N is for No show
Alas, on the day of your wedding, you might have one or two guests who don’t turn up. This may be due to illness or personal circumstances, and the hope is that they give you some notice. If you are not aware until the last minute, it is wedding etiquette to ask an usher or bridesmaid to inform the caterer and to alter the seating plan accordingly. These things happen.
O is for Old, New, Borrowed and Blue
Wearing something old, something new, something borrowed and something blue is a wedding tradition that is fun and simple to follow. Chances are you have many new things, from your dress to your shoes, and an older item which could be a piece of family jewellery. When it comes to something borrowed, you might consider borrowing a bracelet or hair accessory, and something blue can be as simple as a piece of blue ribbon sewn into the lining of your dress. If you are offered a piece of jewellery to borrow from a family member and it’s not to your taste… politely decline by letting them know that unfortunately, it doesn’t coordinate with your dress.
P is for Plus-one’s
There are no strict rules for inviting ‘plus ones’ and much of the time, it’s hard to make space on a guest list for all your friends and family without inviting people you don’t even know. If you are inviting a single guest whom you feel will know very few other people at your wedding, it is considerate to ask if they would like to bring someone with them. Not essential, but considerate.
Q is for Quibbling
Wedding planning, while enjoyable, can have its stressful moments! There are differences of opinion, financial implications and deadlines to stick to. If you feel an argument brewing, take a breath and remain calm. Remember why you’re getting married, and try to avoid quarrelling over details that probably don’t matter.

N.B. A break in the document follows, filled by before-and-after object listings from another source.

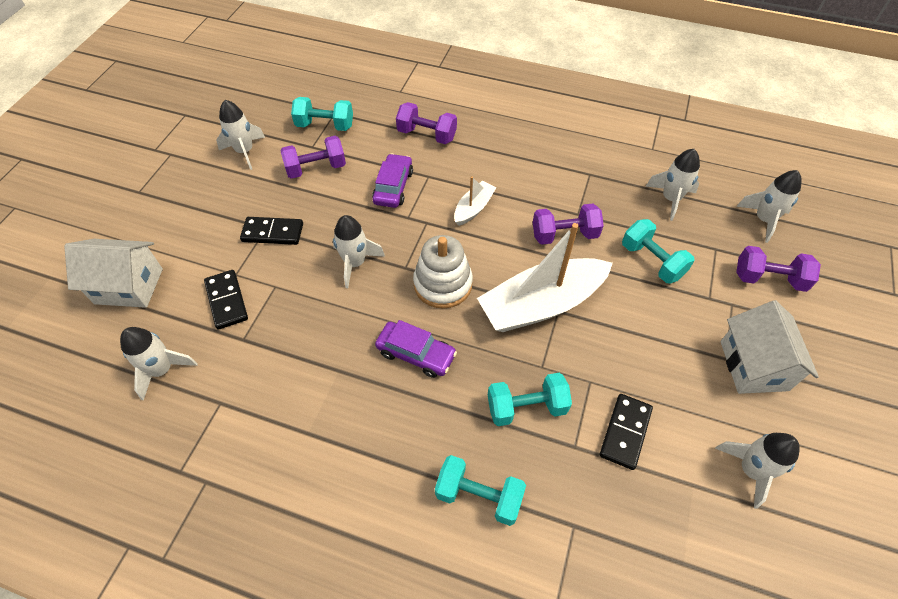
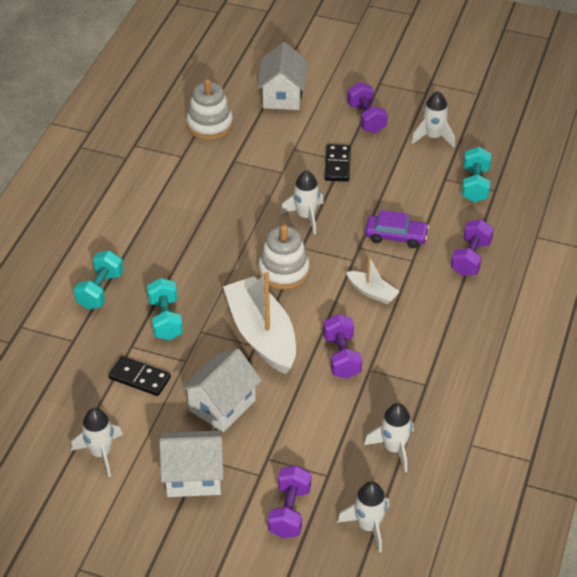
camera: 90 degrees right, 10 degrees down
white rocket [120,327,197,401] -> white stacking toy [186,79,233,140]
black domino [204,270,248,330] -> none
purple dumbbell [280,136,346,179] -> purple dumbbell moved to [347,82,388,133]
purple car [375,320,457,378] -> none
turquoise dumbbell [622,219,694,283] -> none
none -> white house [180,348,262,432]

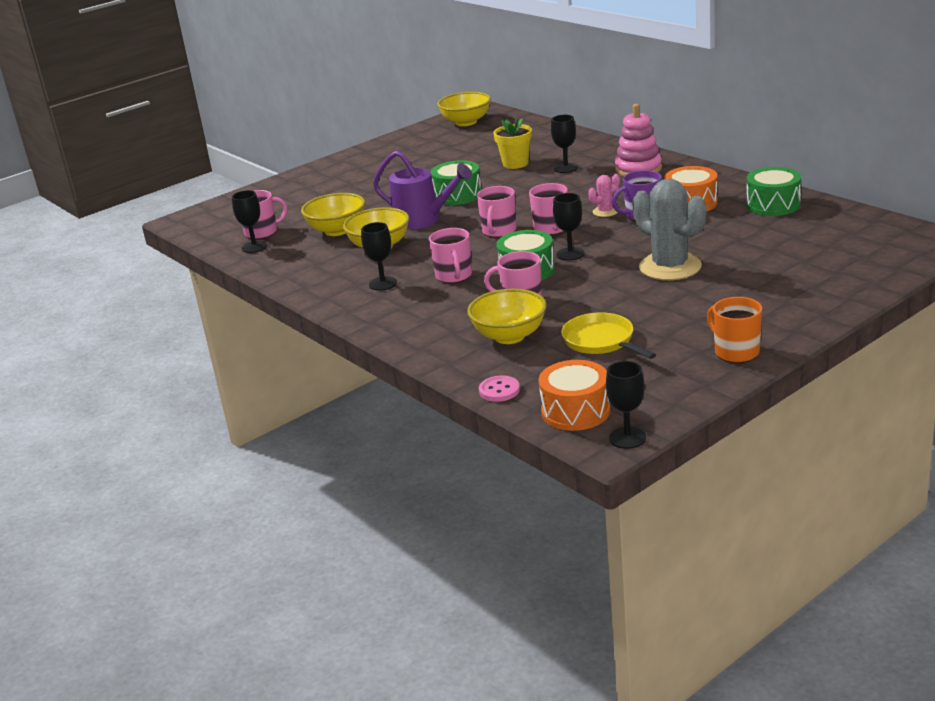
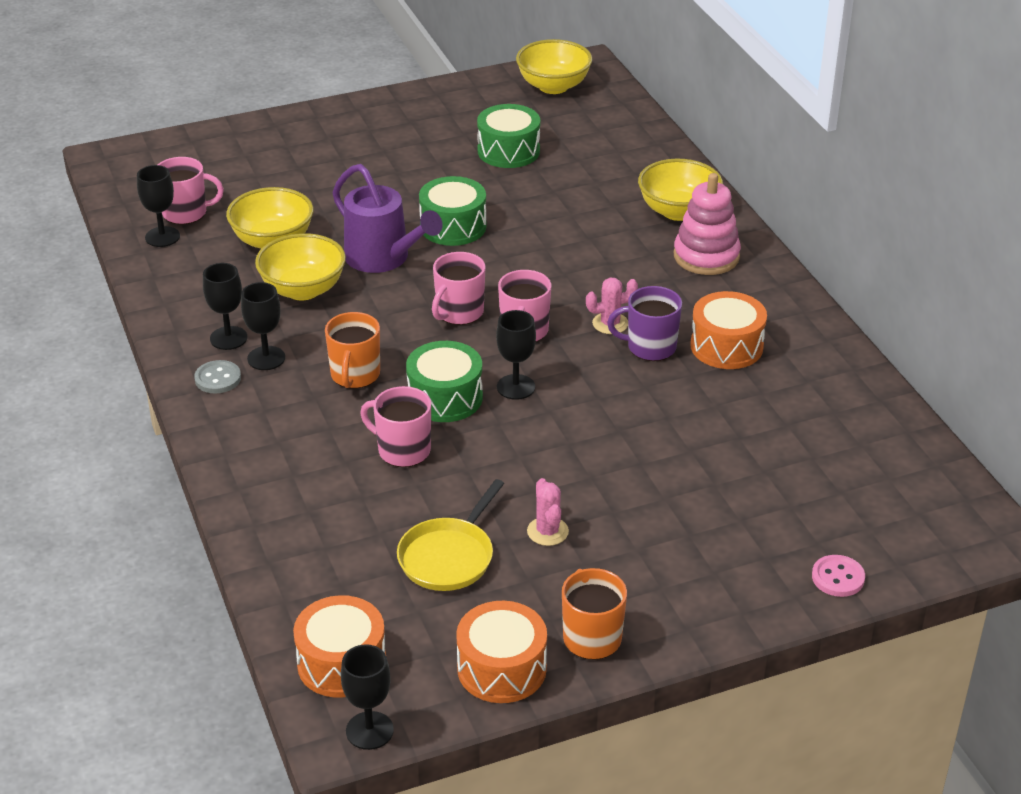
camera: 15 degrees right, 10 degrees up
pink mug [429,228,472,283] -> orange mug [325,312,380,389]
yellow bowl [467,288,547,344] -> yellow bowl moved to [638,159,723,221]
pink button [479,375,520,402] -> pink button moved to [812,555,865,597]
yellow flower pot [493,118,532,169] -> none
black goblet [551,115,578,173] -> black goblet moved to [203,263,248,350]
yellow pan [561,312,656,359] -> yellow pan turned 135 degrees counterclockwise [397,479,504,591]
grey cactus [632,179,706,280] -> none
green drum [746,167,801,216] -> green drum moved to [477,104,540,168]
none -> grey button [194,360,241,394]
none -> orange drum [456,601,547,703]
none -> pink cactus [527,478,569,546]

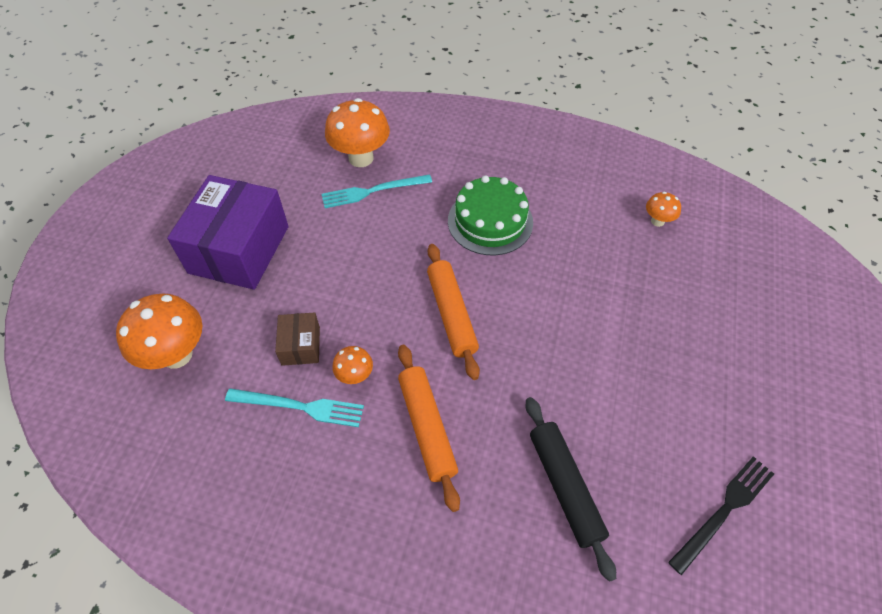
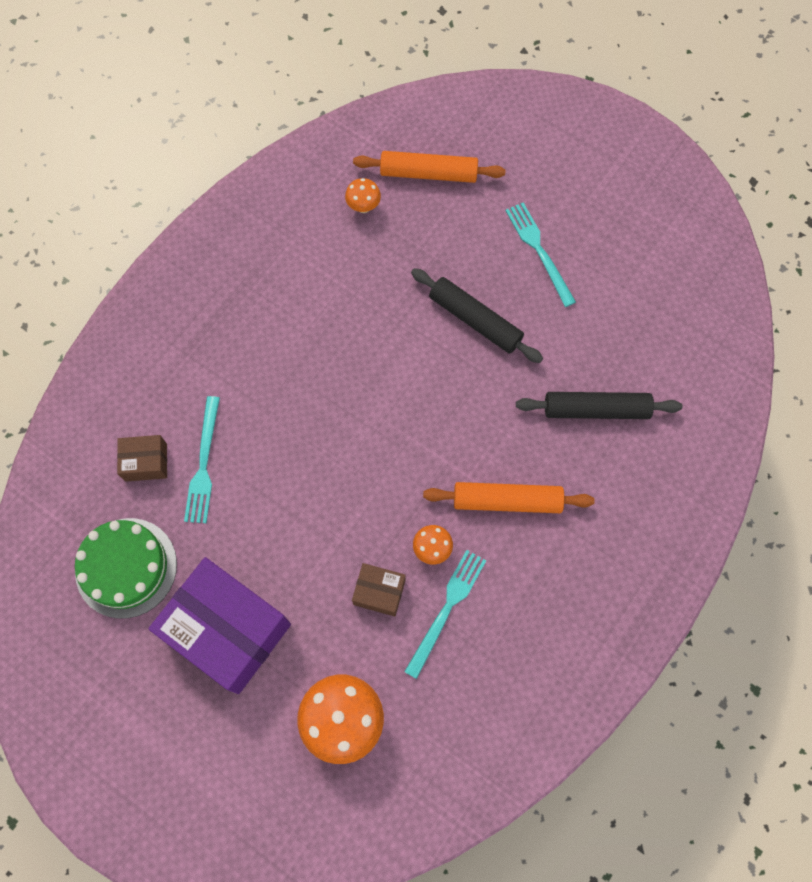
camera: 70 degrees left, 15 degrees up
orange mushroom [325,98,390,167] -> brown box [117,435,167,482]
orange rolling pin [427,244,480,380] -> orange rolling pin moved to [353,151,506,183]
green cake [448,176,533,255] -> green cake moved to [75,518,177,619]
black fork [668,456,774,575] -> none
none -> black rolling pin [411,268,543,363]
none -> turquoise fork [505,203,576,307]

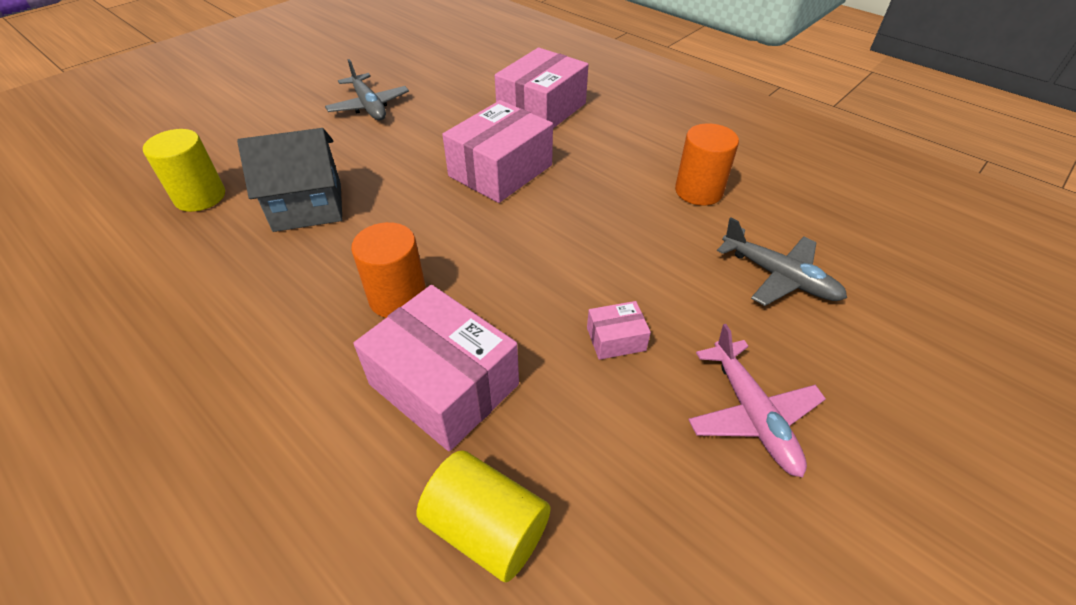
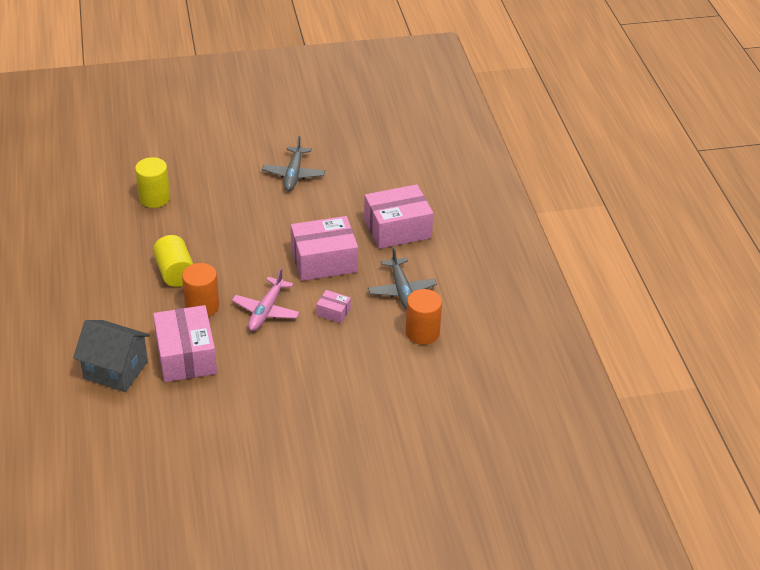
camera: 35 degrees right, 5 degrees down
grey house [237,128,342,232] -> grey house moved to [73,320,150,392]
yellow cylinder [417,450,551,582] -> yellow cylinder moved to [153,235,193,287]
pink box [587,301,651,360] -> pink box moved to [316,290,351,323]
pink plane [688,324,826,477] -> pink plane moved to [232,268,300,331]
grey plane [717,218,847,306] -> grey plane moved to [368,247,437,310]

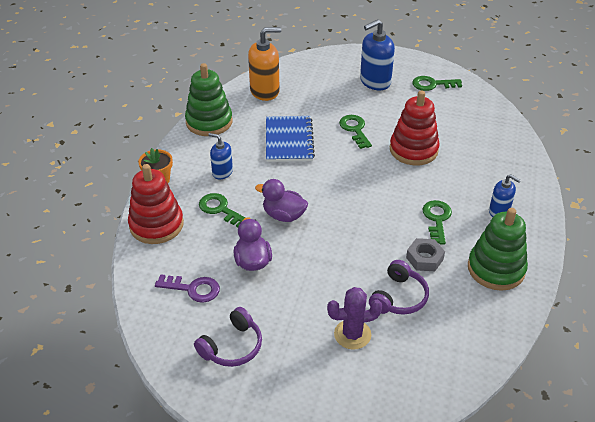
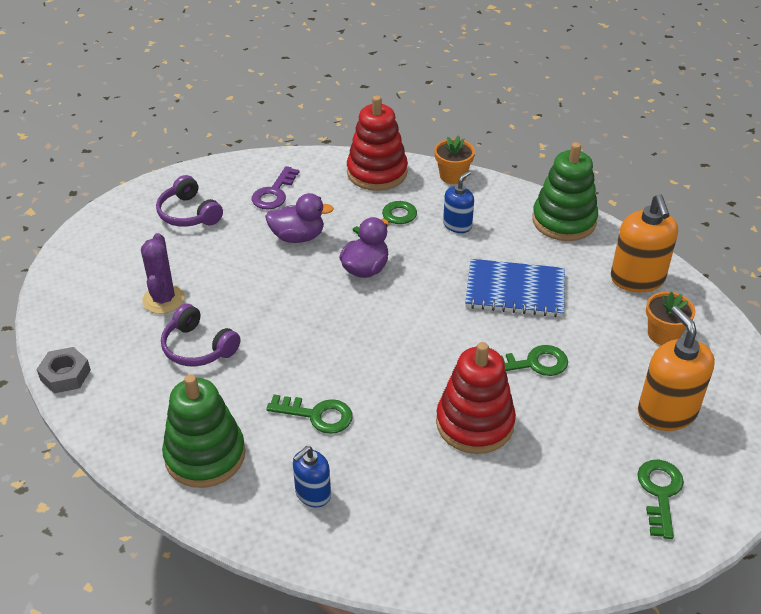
camera: 100 degrees right, 0 degrees up
blue soap dispenser [360,19,395,91] -> orange soap dispenser [638,306,715,431]
grey nut [406,238,445,271] -> grey nut moved to [36,347,91,393]
none -> orange flower pot [646,292,696,345]

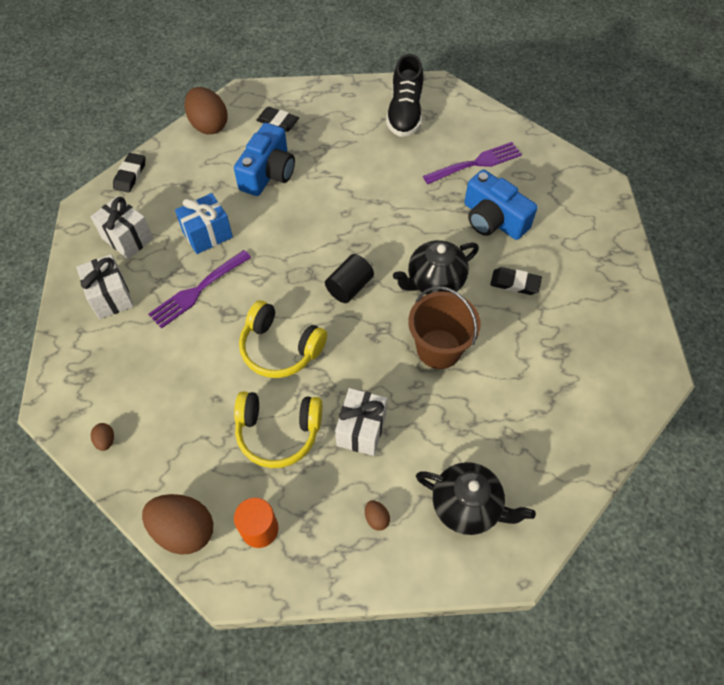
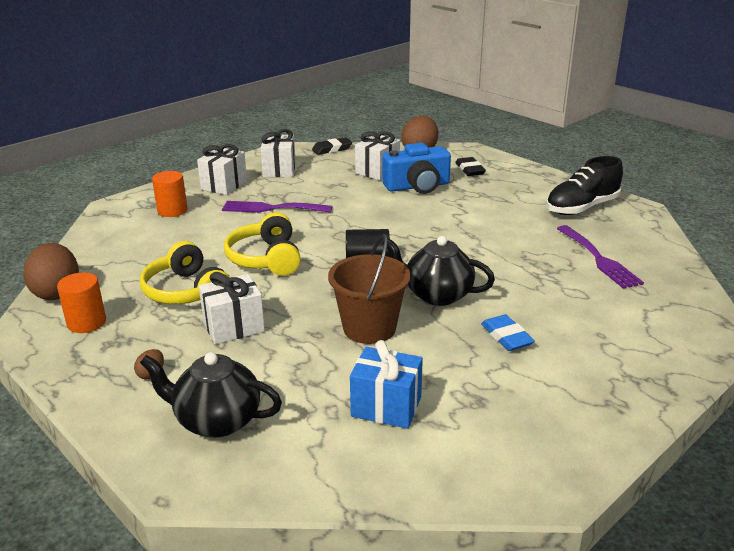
camera: 50 degrees right, 30 degrees down
brown egg [91,423,114,451] -> none
blue gift [175,193,233,254] -> blue gift moved to [350,340,423,429]
black teapot [416,462,536,535] -> black teapot turned 120 degrees clockwise [140,352,282,438]
purple fork [423,142,522,184] -> purple fork turned 45 degrees clockwise [557,225,644,289]
blue camera [464,170,538,240] -> none
black eraser [490,267,542,295] -> blue eraser [481,314,535,351]
none -> orange cylinder [152,171,188,217]
none -> white gift [355,131,400,180]

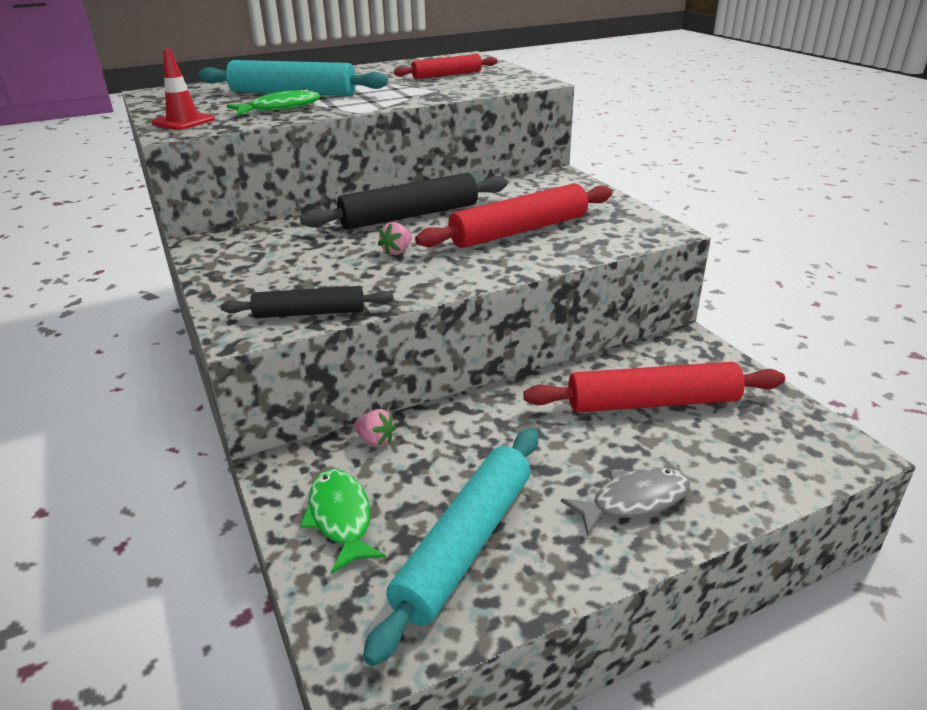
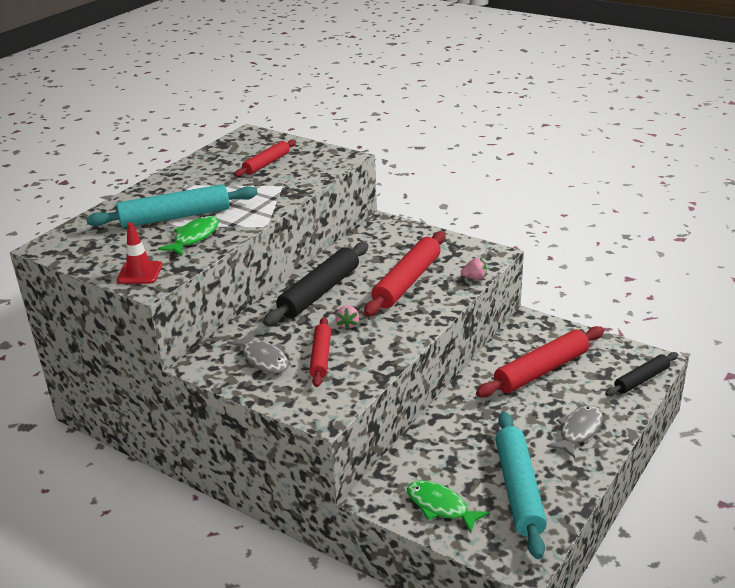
camera: 30 degrees left, 0 degrees up
black rolling pin [221,286,394,318] -> black rolling pin moved to [605,352,678,396]
pink strawberry [354,409,396,447] -> pink strawberry moved to [461,258,487,280]
none -> grey fish [227,331,289,374]
none -> red rolling pin [309,317,331,387]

It’s also a good idea to take time out from the wedding planning, enjoying conversations that are nothing to do with the big day.
R is for Receiving Line
The receiving line is an opportunity for the hosts to greet all the guests as they walk into the reception space showing good wedding etiquette. These days, many couples scrap the idea and choose to circulate around the tables instead. The choice is yours. If you decide against the receiving line, it’s important to spend time moving around every table during the wedding breakfast, making sure you welcome each and every guest.
S is for Speeches
Wedding etiquette means there are three wedding speeches – the father of the bride, followed by the groom and then the best man. Timing is key, and the three speeches together should last no longer than 45 minutes. If you decide to change the order of the speeches, or the speech makers, that’s completely up to you. Do make sure that guests can hear by providing a microphone if necessary, and ensure that everyone has a full glass of something fizzy for toasts. Champagne is lovely, but Cava and Prosecco also fit the bill perfectly.
T is for Table Plans
Seating plans are essential unless you’re planning a very informal or intimate celebration. You want your guests to have a lovely time at your wedding, so it’s important to consider different personalities and interests and arrange tables accordingly. In wedding etiquette top table is a good concept but not always practical, particularly if there are any complicated family politics. If you decide to sit with friends instead of family members, always make sure your parents are seated appropriately with a good view of you and the speeches.
U is for Ushers
Ushers have a few key tasks, predominantly at the ceremony. Wedding etiquette
says they should be the first to arrive and distribute the orders of service and the buttonholes. Ushers need to supervise parking and make sure that everyone is escorted to their seats. At the reception, they should help guests find their tables and support the best man throughout the day.
V is for Videos
It’s easy to see why wedding videos have become popular – they are a wonderful memento of the day and something you’ll treasure for years to come. If you are hiring a professional videographer, be sure to take a look at their work and brief them on exactly what you’re looking for. If you decide to ask a friend, bear in mind that the end result is unlikely to be as polished and remember that the friend is doing you a favour!
W is for Wedding budgets
While it isn’t exactly romantic, wedding finances need to be discussed before you start your wedding planning. There is no strict wedding etiquette here – you might be paying for your wedding yourselves or receiving a family contribution. Honest discussions are essential to avoid any confusion or overspend.
X is for Kissing!
Well, yes, we have to mention that first kiss. When you’ve said your vows, and you’re finally married, you’ll share that special first moment. Do remember that you are also standing in front of all your guests. A delicate kiss is totally appropriate – a full on, long lasting smooch probably isn’t!
Y is for Younger Guests
Whether or not to invite children to your wedding is entirely up to you. Whatever you decide, make it clear and, if children are invited, write their names on the invitation. It is perfectly acceptable just to invite children who are family members, or page boys and flower girls. Always offer a suitable menu.
Z is for Sleeeeep…
At some point, you need to wave farewell and head to bed. When you do, that is entirely up to you. If you decide to be the last ones on the dance floor, good for you! Equally, if you’d both like to escape a little earlier than some, that’s perfectly acceptable too. Wedding etiquette is to say goodnight to any guests who you won’t see for breakfast the following morning.